» **WHAT IS BEING ASKED**
Say how many of the lines below include the word "following". Only the number should be given.
.....
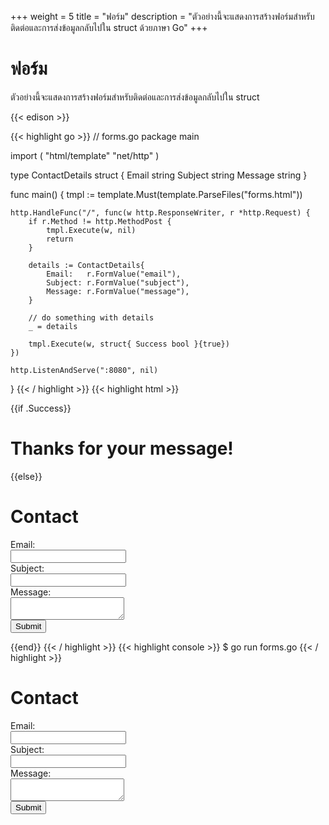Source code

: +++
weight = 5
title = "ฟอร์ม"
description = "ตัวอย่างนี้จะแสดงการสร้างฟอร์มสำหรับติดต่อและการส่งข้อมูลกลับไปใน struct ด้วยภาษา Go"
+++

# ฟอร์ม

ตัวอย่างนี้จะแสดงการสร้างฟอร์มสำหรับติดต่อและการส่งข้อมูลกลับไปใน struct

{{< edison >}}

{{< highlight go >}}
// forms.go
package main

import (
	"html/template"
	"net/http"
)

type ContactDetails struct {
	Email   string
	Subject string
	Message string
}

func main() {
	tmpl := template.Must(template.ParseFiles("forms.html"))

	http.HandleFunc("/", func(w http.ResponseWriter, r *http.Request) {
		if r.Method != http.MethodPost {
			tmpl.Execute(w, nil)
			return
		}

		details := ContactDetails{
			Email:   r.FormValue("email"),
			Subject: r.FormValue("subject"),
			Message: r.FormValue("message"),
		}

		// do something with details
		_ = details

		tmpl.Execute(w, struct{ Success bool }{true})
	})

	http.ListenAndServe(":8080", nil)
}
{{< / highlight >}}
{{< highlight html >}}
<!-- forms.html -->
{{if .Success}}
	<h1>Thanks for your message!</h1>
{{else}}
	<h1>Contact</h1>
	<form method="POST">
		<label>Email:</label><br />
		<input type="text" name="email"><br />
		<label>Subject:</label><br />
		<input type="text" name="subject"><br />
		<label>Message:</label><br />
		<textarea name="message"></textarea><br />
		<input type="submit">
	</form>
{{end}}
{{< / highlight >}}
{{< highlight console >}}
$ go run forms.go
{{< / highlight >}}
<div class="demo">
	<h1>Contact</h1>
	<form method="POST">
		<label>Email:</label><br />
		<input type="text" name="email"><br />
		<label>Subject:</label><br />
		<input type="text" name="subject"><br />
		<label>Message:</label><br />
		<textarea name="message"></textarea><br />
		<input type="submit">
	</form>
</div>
.....
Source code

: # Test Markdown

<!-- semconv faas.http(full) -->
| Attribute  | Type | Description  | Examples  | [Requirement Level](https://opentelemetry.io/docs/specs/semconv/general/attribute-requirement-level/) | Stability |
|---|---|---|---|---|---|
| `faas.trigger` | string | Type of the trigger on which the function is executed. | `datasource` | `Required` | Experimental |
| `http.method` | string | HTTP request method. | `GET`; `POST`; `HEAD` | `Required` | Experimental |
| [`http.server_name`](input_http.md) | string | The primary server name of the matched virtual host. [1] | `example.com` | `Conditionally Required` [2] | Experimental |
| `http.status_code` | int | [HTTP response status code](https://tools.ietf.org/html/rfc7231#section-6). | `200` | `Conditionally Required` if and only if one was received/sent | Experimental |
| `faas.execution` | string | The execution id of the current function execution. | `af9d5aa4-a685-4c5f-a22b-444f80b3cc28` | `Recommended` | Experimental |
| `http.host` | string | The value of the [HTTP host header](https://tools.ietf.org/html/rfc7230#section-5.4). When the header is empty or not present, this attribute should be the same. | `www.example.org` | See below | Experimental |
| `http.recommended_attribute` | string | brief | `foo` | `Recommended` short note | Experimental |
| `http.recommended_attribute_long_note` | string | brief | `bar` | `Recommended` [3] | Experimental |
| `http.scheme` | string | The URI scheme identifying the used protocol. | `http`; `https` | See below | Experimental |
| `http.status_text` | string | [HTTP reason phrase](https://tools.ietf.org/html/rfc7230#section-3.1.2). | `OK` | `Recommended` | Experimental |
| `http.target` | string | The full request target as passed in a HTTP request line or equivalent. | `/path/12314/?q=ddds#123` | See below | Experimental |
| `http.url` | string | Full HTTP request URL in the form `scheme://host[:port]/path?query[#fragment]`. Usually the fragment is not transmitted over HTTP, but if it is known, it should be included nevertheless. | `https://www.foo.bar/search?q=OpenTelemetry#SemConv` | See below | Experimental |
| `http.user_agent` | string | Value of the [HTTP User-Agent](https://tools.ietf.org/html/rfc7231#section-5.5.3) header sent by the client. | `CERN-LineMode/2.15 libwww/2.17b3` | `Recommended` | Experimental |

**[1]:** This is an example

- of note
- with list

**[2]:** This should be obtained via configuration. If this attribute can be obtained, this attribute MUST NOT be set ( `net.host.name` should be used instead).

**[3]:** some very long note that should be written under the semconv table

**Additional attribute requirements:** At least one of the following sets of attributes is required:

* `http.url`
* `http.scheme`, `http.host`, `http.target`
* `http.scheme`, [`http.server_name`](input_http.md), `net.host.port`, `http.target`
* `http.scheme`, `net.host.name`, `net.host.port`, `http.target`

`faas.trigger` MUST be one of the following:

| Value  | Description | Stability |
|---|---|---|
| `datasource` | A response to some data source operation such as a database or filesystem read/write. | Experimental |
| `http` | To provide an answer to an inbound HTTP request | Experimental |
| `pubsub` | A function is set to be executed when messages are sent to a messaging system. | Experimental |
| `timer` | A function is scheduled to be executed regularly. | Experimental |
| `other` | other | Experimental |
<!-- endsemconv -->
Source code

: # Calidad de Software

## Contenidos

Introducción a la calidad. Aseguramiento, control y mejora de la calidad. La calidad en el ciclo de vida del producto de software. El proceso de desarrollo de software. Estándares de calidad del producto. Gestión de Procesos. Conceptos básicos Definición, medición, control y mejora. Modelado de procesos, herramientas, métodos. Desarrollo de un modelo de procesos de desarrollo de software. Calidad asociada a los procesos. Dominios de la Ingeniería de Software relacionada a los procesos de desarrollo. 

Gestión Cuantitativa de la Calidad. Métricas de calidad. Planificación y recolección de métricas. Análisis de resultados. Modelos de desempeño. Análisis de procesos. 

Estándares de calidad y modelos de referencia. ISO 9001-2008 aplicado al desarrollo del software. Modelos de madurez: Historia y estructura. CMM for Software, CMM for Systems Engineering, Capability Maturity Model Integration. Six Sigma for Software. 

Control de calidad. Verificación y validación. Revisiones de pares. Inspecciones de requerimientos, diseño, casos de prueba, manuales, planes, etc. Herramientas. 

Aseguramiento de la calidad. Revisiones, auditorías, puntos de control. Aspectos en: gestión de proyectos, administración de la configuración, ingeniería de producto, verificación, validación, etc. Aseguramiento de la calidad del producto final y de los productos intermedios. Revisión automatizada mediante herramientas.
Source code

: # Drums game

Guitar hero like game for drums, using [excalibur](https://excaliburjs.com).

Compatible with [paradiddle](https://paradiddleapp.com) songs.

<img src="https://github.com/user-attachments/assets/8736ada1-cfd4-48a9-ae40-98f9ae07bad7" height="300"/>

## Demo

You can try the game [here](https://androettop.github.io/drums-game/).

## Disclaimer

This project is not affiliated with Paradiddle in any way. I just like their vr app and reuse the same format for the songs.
.....
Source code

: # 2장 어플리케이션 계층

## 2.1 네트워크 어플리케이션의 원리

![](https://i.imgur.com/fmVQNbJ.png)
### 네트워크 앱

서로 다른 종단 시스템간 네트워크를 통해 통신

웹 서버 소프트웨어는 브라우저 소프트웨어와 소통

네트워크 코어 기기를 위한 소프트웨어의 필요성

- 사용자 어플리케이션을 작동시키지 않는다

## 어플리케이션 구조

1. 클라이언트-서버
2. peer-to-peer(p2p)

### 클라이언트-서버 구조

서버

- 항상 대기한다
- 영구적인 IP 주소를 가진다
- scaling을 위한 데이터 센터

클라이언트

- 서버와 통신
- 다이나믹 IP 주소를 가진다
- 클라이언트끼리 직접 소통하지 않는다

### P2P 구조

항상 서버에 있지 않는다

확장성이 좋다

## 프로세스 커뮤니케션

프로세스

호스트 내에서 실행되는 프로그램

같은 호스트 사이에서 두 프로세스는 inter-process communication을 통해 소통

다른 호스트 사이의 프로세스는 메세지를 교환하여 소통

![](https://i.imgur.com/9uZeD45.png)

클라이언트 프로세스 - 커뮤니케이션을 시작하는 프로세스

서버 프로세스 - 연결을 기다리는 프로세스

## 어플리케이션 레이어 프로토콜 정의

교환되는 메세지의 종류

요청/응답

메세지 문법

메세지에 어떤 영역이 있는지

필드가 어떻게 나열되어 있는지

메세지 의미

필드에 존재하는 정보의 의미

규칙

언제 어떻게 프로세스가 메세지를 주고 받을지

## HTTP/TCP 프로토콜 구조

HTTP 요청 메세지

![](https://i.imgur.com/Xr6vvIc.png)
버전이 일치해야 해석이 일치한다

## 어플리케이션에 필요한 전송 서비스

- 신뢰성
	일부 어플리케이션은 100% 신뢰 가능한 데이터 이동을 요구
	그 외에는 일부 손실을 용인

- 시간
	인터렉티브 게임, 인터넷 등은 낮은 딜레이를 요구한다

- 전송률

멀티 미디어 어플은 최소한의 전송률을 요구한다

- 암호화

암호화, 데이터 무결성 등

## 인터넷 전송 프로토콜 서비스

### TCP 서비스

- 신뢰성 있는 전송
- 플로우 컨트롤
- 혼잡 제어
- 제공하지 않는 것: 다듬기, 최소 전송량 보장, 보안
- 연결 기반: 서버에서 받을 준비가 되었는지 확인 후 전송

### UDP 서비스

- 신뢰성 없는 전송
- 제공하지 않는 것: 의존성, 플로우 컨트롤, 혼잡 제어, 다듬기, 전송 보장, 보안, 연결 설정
.....
» **RESPONSE**
2